WHAT IS NEEDED — Reproduce everything from the start of the data down to the line containing "Bao xung quanh", substituting "EDUKASI" for "PENDIDIKAN" and leaving all else unchanged.
★ ★ ★ ★ ★
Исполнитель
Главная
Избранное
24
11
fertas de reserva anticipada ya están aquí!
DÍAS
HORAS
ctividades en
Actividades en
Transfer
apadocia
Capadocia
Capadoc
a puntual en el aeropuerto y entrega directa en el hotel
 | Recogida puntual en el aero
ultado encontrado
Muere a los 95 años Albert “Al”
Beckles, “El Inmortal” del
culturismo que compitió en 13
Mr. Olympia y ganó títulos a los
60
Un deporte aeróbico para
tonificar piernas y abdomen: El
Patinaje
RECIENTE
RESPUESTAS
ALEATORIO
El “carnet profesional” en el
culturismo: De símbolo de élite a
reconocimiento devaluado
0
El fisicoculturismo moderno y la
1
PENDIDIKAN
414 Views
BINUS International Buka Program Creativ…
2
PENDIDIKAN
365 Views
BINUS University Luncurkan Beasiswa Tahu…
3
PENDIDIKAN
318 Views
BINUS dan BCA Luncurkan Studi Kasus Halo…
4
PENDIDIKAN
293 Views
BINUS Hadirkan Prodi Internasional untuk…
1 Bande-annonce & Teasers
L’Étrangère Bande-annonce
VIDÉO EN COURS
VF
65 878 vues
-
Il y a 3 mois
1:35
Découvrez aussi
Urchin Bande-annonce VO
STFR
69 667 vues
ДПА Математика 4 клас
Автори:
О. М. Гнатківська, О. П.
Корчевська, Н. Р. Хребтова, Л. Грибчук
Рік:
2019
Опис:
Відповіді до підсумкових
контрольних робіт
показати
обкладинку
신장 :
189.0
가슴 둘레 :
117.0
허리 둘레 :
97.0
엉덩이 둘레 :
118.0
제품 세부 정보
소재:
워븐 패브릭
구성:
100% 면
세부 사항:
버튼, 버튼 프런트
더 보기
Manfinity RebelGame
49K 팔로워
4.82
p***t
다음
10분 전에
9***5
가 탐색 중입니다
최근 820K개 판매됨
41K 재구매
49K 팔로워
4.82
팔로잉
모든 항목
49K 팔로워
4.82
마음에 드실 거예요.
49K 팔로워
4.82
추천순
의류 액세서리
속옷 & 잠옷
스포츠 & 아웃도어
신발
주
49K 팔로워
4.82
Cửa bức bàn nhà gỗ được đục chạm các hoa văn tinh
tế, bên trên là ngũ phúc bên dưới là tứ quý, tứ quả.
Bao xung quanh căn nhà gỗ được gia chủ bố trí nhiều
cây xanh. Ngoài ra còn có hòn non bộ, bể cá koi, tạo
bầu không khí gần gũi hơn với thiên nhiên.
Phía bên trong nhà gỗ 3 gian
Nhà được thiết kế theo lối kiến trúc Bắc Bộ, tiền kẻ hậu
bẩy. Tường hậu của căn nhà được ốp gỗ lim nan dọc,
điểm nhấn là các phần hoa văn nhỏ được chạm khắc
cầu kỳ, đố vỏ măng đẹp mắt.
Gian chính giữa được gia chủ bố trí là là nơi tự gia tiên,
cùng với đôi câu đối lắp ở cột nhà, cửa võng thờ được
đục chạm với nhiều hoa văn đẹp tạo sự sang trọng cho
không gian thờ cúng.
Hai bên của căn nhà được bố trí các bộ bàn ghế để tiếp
★ ★ ★ ★ ★
EXERCISE OUTPUT —
Исполнитель
Главная
Избранное
24
11
fertas de reserva anticipada ya están aquí!
DÍAS
HORAS
ctividades en
Actividades en
Transfer
apadocia
Capadocia
Capadoc
a puntual en el aeropuerto y entrega directa en el hotel
 | Recogida puntual en el aero
ultado encontrado
Muere a los 95 años Albert “Al”
Beckles, “El Inmortal” del
culturismo que compitió en 13
Mr. Olympia y ganó títulos a los
60
Un deporte aeróbico para
tonificar piernas y abdomen: El
Patinaje
RECIENTE
RESPUESTAS
ALEATORIO
El “carnet profesional” en el
culturismo: De símbolo de élite a
reconocimiento devaluado
0
El fisicoculturismo moderno y la
1
EDUKASI
414 Views
BINUS International Buka Program Creativ…
2
EDUKASI
365 Views
BINUS University Luncurkan Beasiswa Tahu…
3
EDUKASI
318 Views
BINUS dan BCA Luncurkan Studi Kasus Halo…
4
EDUKASI
293 Views
BINUS Hadirkan Prodi Internasional untuk…
1 Bande-annonce & Teasers
L’Étrangère Bande-annonce
VIDÉO EN COURS
VF
65 878 vues
-
Il y a 3 mois
1:35
Découvrez aussi
Urchin Bande-annonce VO
STFR
69 667 vues
ДПА Математика 4 клас
Автори:
О. М. Гнатківська, О. П.
Корчевська, Н. Р. Хребтова, Л. Грибчук
Рік:
2019
Опис:
Відповіді до підсумкових
контрольних робіт
показати
обкладинку
신장 :
189.0
가슴 둘레 :
117.0
허리 둘레 :
97.0
엉덩이 둘레 :
118.0
제품 세부 정보
소재:
워븐 패브릭
구성:
100% 면
세부 사항:
버튼, 버튼 프런트
더 보기
Manfinity RebelGame
49K 팔로워
4.82
p***t
다음
10분 전에
9***5
가 탐색 중입니다
최근 820K개 판매됨
41K 재구매
49K 팔로워
4.82
팔로잉
모든 항목
49K 팔로워
4.82
마음에 드실 거예요.
49K 팔로워
4.82
추천순
의류 액세서리
속옷 & 잠옷
스포츠 & 아웃도어
신발
주
49K 팔로워
4.82
Cửa bức bàn nhà gỗ được đục chạm các hoa văn tinh
tế, bên trên là ngũ phúc bên dưới là tứ quý, tứ quả.
Bao xung quanh căn nhà gỗ được gia chủ bố trí nhiều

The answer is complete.